Centavos, mata uang Timor Leste. (Foto: Yudha PS)
Malam mulai menjelang, ketika saya, Gil, dan Cheche memilih makan di sebuah warung makan Indonesia di pesisir pantai Dili. Dari menunya, jelas sekali restoran ini menyuguhkan makanan khas Nusantara. Selain panganan berupa lalapan, ada juga Coto dan Konro dari Makassar, Sulawesi. Saya memilih menu lalapan. Barangkali, makanan ini sangat Jawa Barat sekali. Isinya adalah ikan laut bakar yang ditemani dengan rebusan daun singkong, irisan tempe, potongan mentimun, dan sambal tomat.
Momen makan malam bersama tersebut adalah makan bersama yang terakhir bagi kami saat itu. Setelah menghabiskan 2 hari di Timor Leste, keesokan siangnya saya harus kembali terbang ke Indonesia. Sembari menghabiskan makan malam, saya menceritakan mitos yang menyebutkan bahwa orang yang menyimpan pecahan koin terkecil sebuah negara, maka kelak akan kembali lagi ke negara tersebut.
Secara spontan, Gil dan Cheche mengumpulkan koin terkecil dari sakunya masing-masing. “Kembali lagi ke Timor Leste, yah,” pesan mereka, sambil menyerahkan masing-masing sekeping koin lima, dua lima, lima puluh, dan seratus Centavos. Centavos sendiri direncanakan menjadi mata uang resmi Timor Leste dalam waktu dekat. Mata uang ini akan menggantikan Dollar Amerika yang sekarang masih dipergunakan secara luas di Negeri Lorosae.

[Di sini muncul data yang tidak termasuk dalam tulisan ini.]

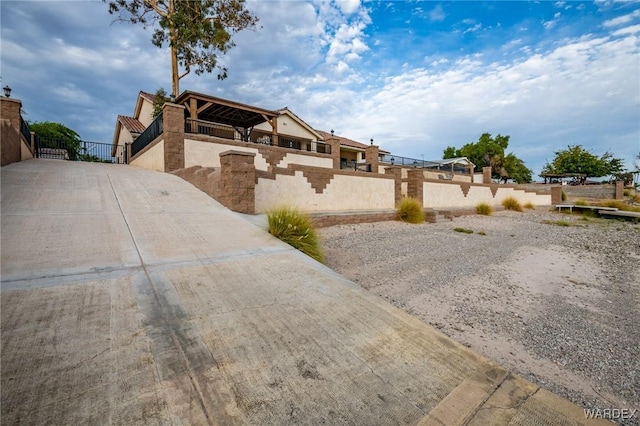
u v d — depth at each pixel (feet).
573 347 10.41
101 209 18.25
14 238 12.52
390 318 8.81
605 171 132.26
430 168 97.55
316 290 10.42
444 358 7.08
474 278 17.88
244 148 43.27
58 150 67.56
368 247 23.57
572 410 5.66
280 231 17.19
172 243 14.06
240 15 61.82
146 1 58.39
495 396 5.93
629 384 8.47
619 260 24.66
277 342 7.27
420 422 5.18
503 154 147.43
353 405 5.49
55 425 4.59
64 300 8.34
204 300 9.05
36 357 6.03
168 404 5.19
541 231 39.86
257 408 5.26
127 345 6.65
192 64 63.16
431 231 33.60
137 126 76.23
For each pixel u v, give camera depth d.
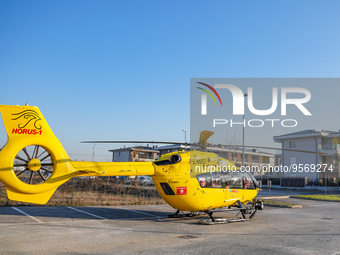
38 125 9.68
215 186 11.62
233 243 8.34
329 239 9.02
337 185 38.69
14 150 9.27
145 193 23.66
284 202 21.58
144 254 7.19
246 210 12.66
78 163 10.23
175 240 8.64
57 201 17.44
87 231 9.73
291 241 8.68
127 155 69.00
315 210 16.92
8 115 9.40
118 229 10.16
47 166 9.88
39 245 7.85
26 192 9.43
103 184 23.08
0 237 8.62
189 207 11.29
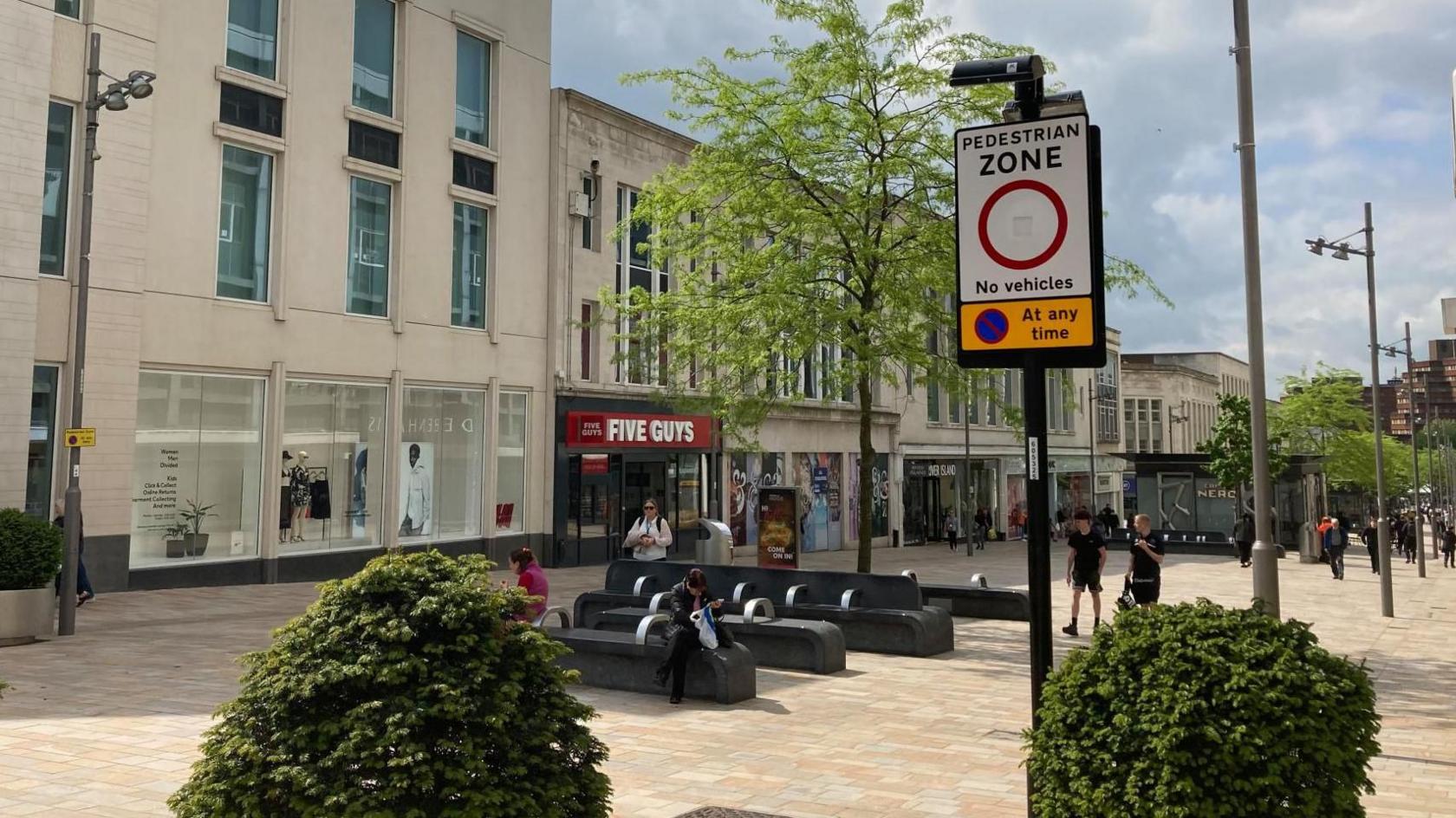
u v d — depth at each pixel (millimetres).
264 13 21188
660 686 11078
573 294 28344
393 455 23641
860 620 14484
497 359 26359
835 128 16375
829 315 15734
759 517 22469
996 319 5465
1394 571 36406
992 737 9180
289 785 4309
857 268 16453
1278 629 4781
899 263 16453
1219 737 4336
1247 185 11078
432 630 4707
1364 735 4551
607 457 29297
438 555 5004
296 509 21656
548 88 28078
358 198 23109
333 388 22578
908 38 16656
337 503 22578
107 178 18203
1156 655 4715
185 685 10586
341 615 4688
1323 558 38344
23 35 16969
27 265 16969
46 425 17625
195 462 19875
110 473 18141
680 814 6711
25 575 13406
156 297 19031
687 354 17906
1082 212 5328
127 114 18531
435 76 24812
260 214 21094
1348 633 17609
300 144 21609
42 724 8891
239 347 20438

Ah, rasanya berat bagi saya untuk meninggalkan Timor Leste. Di dalam lubuk hati yang terdalam, saya masih ingin mengeksplorasi lebih jauh Dili dan 12 distrik lainnya di Negeri Lorasae tersebut. Jujur, negeri ini berhasil membuat saya terpukau. Salah satu yang paling membekas adalah kesederhanaan pemimpin di Timor Leste.
Ketika itu, saya hampir tidak percaya ketika Gil bilang ke saya bahwa Ibu Negara Timor Leste Isabel da Costa Ferreira tengah mengambil uang di ATM Mandiri depan hotel saya menginap. Pasalnya, hanya ada satu mobil di depan ATM tersebut, tanpa pengawalan satu pun jua. Di dalam mobil pun hanya ada seorang supir, seorang asisten, dan sang Ibu Negara Timor Leste.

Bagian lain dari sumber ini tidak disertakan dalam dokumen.